───── DATA TO PROCESS

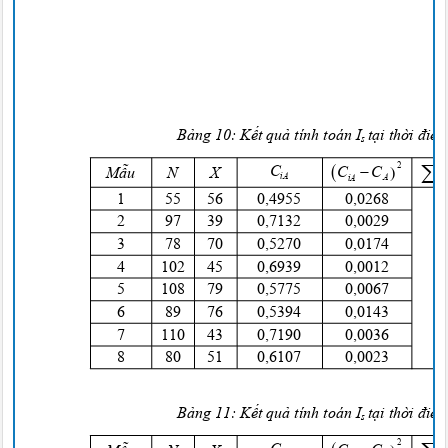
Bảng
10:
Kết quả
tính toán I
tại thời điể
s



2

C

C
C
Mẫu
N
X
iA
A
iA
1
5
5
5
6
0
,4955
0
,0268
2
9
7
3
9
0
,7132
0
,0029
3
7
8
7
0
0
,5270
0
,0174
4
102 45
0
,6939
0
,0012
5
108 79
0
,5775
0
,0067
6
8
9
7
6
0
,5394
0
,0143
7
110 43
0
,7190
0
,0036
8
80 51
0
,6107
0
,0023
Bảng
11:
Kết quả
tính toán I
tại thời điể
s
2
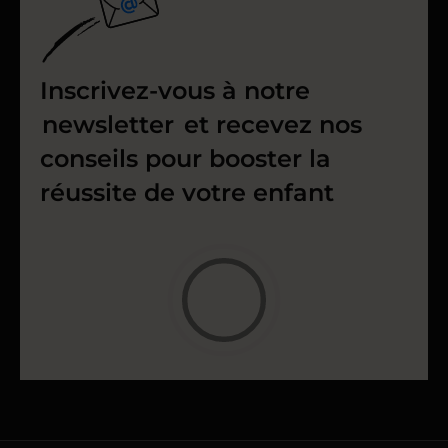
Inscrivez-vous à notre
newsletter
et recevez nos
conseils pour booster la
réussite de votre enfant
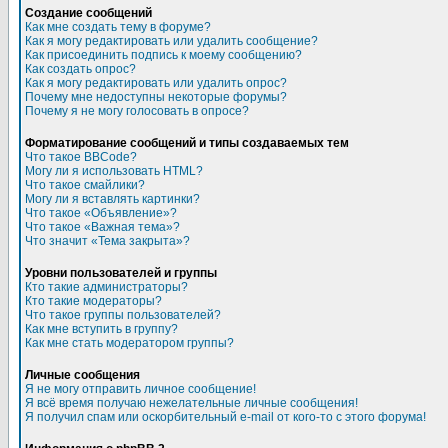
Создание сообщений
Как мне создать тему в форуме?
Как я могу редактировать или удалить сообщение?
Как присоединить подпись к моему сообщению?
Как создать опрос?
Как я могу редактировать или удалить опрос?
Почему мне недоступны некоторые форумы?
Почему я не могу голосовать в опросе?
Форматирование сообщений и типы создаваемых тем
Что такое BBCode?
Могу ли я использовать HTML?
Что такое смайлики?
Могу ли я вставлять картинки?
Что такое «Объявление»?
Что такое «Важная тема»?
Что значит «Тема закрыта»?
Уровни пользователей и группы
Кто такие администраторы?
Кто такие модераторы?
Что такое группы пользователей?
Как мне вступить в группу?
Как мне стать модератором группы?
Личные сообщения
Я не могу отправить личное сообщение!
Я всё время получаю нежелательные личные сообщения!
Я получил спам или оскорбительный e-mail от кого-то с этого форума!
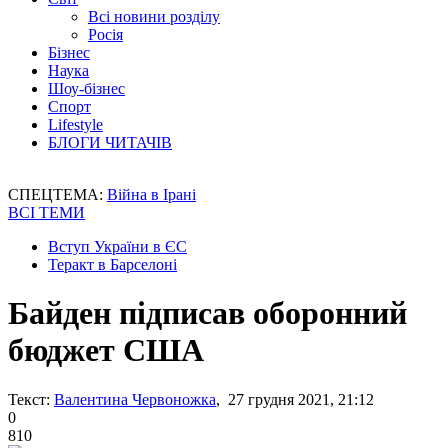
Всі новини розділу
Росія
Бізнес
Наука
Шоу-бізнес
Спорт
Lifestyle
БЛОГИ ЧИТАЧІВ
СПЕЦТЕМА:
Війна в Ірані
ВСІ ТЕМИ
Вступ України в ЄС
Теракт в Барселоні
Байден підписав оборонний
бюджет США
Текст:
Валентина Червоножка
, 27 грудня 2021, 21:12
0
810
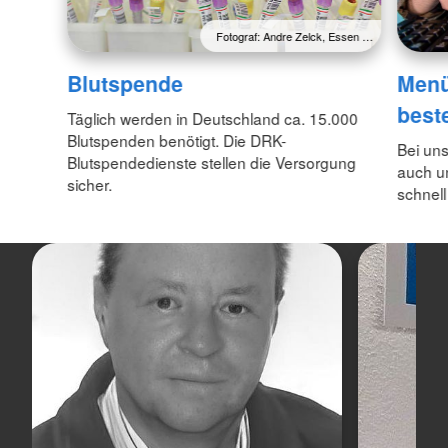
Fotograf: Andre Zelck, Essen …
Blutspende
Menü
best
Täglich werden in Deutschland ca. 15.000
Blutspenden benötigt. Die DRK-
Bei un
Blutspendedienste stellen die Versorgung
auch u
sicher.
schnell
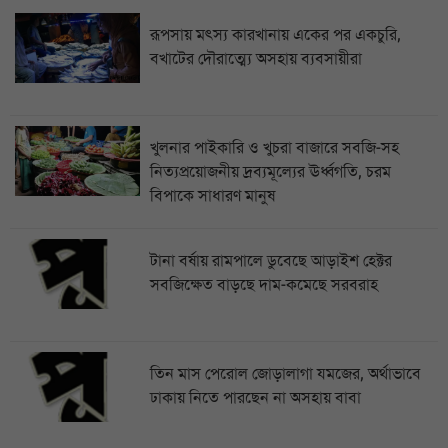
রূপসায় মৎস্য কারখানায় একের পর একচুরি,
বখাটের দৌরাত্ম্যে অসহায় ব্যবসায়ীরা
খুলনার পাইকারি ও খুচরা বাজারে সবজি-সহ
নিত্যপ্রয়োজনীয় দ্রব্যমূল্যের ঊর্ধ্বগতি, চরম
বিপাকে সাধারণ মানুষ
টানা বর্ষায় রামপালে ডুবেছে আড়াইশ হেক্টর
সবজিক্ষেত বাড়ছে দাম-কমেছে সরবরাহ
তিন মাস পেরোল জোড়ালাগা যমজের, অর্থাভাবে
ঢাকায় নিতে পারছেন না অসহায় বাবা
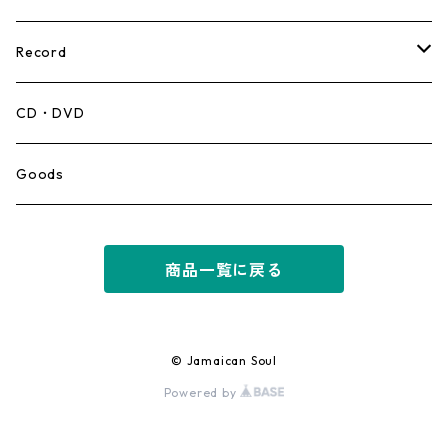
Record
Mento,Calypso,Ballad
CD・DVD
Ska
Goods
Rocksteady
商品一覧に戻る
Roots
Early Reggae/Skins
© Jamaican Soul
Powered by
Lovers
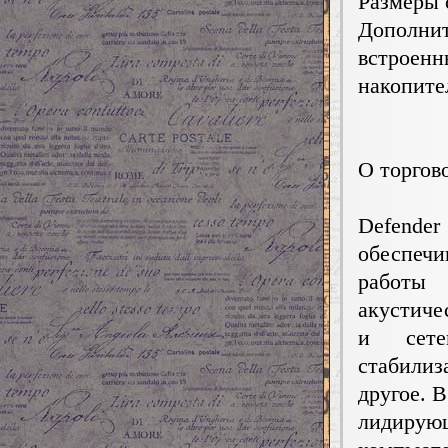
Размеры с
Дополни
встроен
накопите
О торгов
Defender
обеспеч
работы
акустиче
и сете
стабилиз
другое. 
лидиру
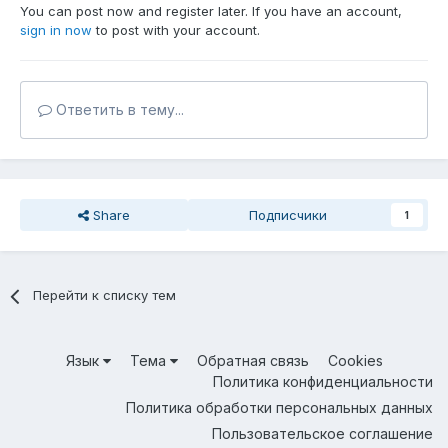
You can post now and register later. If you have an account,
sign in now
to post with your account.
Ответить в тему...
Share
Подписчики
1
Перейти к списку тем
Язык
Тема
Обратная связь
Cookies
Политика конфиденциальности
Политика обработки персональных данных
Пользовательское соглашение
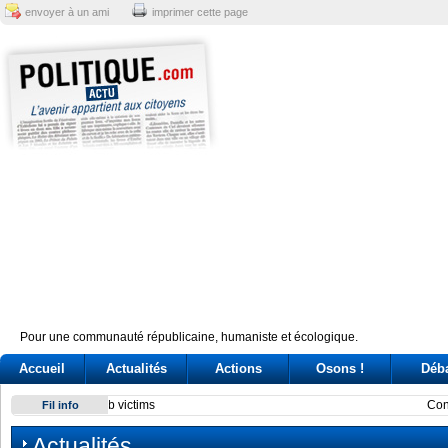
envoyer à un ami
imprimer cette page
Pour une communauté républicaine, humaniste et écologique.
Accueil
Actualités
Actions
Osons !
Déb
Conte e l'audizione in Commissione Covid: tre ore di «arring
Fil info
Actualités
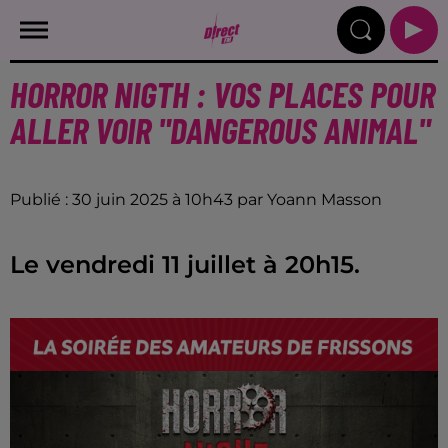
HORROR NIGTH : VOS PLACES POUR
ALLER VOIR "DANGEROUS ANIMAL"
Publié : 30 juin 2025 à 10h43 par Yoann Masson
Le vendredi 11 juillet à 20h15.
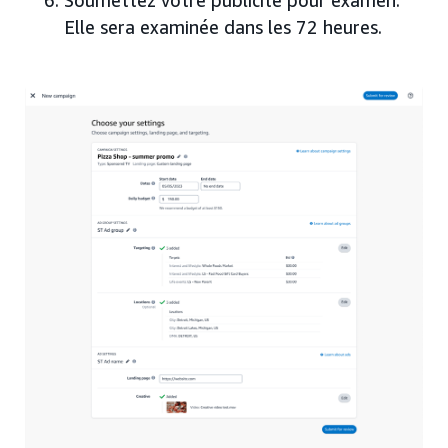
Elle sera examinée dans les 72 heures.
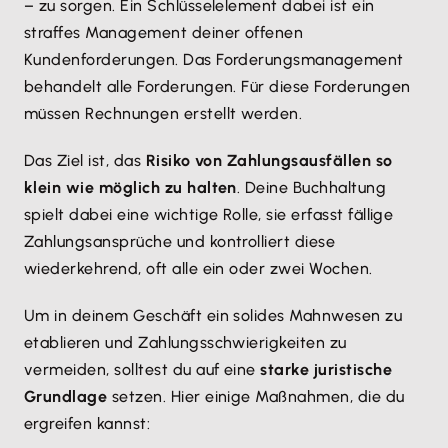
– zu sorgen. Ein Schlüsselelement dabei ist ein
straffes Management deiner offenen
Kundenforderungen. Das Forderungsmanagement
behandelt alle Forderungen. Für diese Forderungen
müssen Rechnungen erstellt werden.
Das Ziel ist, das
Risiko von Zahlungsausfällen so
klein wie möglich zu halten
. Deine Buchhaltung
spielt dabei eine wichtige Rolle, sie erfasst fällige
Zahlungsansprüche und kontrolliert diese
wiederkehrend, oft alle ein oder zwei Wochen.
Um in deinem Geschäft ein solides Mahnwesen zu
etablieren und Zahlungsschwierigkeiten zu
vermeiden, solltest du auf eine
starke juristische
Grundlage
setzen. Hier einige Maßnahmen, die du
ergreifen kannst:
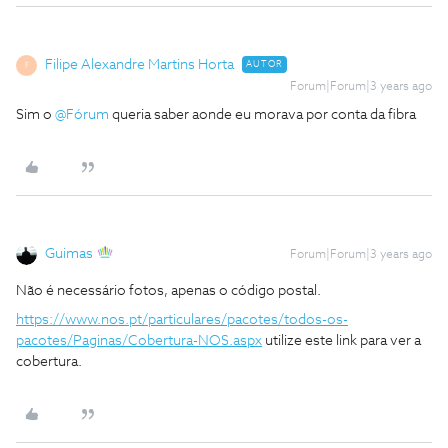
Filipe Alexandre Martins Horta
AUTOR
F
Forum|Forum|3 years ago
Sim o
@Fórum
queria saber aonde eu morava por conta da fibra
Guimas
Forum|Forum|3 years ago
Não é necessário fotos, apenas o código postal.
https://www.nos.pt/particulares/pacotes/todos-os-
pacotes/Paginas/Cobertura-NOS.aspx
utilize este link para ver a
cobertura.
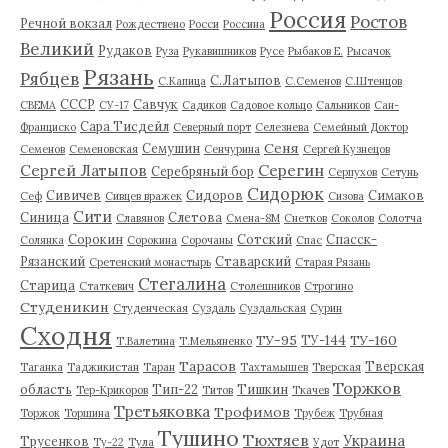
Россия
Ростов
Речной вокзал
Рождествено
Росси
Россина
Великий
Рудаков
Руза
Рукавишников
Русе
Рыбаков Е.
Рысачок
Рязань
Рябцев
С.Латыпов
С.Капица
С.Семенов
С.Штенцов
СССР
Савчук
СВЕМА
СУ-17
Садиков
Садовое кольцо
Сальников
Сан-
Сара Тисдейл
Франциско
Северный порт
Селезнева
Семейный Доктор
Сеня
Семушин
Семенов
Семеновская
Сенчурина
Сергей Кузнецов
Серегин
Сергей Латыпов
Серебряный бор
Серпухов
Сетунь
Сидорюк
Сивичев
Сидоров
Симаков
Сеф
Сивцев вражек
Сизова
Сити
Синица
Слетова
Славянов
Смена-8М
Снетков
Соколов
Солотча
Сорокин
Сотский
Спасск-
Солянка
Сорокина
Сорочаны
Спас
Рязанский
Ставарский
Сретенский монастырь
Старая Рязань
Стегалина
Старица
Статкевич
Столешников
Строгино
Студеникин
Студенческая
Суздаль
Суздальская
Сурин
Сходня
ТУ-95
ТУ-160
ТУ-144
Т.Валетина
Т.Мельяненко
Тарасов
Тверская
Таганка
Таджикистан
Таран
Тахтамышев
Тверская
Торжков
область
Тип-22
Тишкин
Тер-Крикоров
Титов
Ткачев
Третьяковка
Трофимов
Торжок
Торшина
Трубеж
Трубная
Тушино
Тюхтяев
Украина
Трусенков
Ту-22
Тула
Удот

──────────

Copy out each line of the data where the string "редактировать" appears.

Как я могу редактировать или удалить сообщение?
Как я могу редактировать или удалить опрос?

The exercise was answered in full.